WASHINGTON, DC — On February 4th, President Biden is scheduled to sign an Executive Order requiring the use of project labor agreements (PLAs) on federal construction projects above $35 million. According to a White House-issued fact sheet published prior to the signing the stated intent of the order is to, "help alleviate the management and coordination challenges that can stymie progress on major construction projects. This helps projects get completed on time and helps the government get the best value for taxpayers’ dollars."

(You can read the fact sheet at:

Based on FY2021 figures, this order could affect $262 billion in federal government construction contracting involving nearly 200,000 workers on federal construction contracts.
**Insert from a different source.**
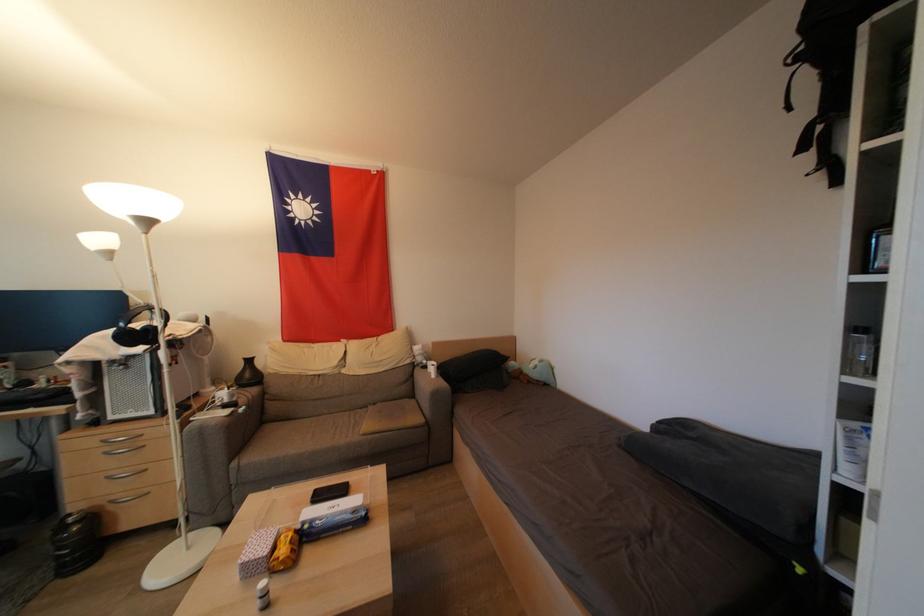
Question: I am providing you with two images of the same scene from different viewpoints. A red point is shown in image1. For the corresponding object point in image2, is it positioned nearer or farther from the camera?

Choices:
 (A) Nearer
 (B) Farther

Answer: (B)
Additionally, the President’s Executive Order directs the departments of Defense and Labor, along with the Office of Management Budget, to lead a training strategy for the nearly 40,000-person strong contracting workforce on the implementation of this Order’s policy.

Associated Builders and Contractors came out in strong opposition to the Order.

“President Biden’s new policy will not help America ‘Build Back Better;’ instead, it will exacerbate the construction industry’s skilled workforce shortage, needlessly increase construction costs and reduce opportunities for local contractors and skilled tradespeople,” said Ben Brubeck, ABC vice president of regulatory, labor and state affairs. “This anti-competitive and costly executive order rewards well-connected special interests at the expense of hardworking taxpayers and small businesses who benefit from fair and open competition on taxpayer-funded construction projects.

Research has demonstrated that government-mandated PLAs increase construction costs by 12% to 20%, which results in fewer construction projects and improvements to roads, bridges, utilities, schools, affordable housing and clean energy projects—and the creation of fewer jobs,” said Brubeck. “PLAs steer contracts to unionized contractors and workers at the expense of the best-quality nonunion contractors and workers who want to compete fairly at a price best for taxpayers.

“PLA mandates are bad public policy because they effectively exclude the nearly 9 out of 10 U.S. construction workers who choose not to join a union from building taxpayer-funded construction projects,” said Brubeck. “These controversial agreements hold a third of employees’ compensation for ransom unless they join a union, pay union fees and prop up struggling union pension plans. PLAs also create excessive cost burdens and risks for high-performing nonunion contractors, which built more than half of the federal government’s large-scale construction projects during the past decade and are more likely to be small, women- and/or minority-owned businesses.

“Because 87.4% of the construction workforce does not belong to a union and the construction industry faced a skilled labor shortage of 430,000 people in 2021 alone, the Biden administration would be best served by promoting inclusive, win-win policies that welcome all of America’s construction industry to realize the potential of the recently passed Infrastructure Investment and Jobs Act to rebuild our nation's crumbling infrastructure, increase accountability and competition and reduce waste and favoritism in the procurement of public works projects,” said Brubeck.

The Biden administration has also recently enacted new policies encouraging government-mandated PLAs on private, state and local government construction projects receiving federal funding through the U.S. Treasury, Transportation, Agriculture and Interior departments, which has resulted in pushback by GOP governors.

ABC, Build America Local and the National Taxpayers Union have been asking lawmakers to oppose PLAs and cosponsor fair and open competition legislation (H.R. 1284/S. 403) on federal taxpayer-funded construction projects. Similar pro-taxpayer legislation has been enacted in 24 states.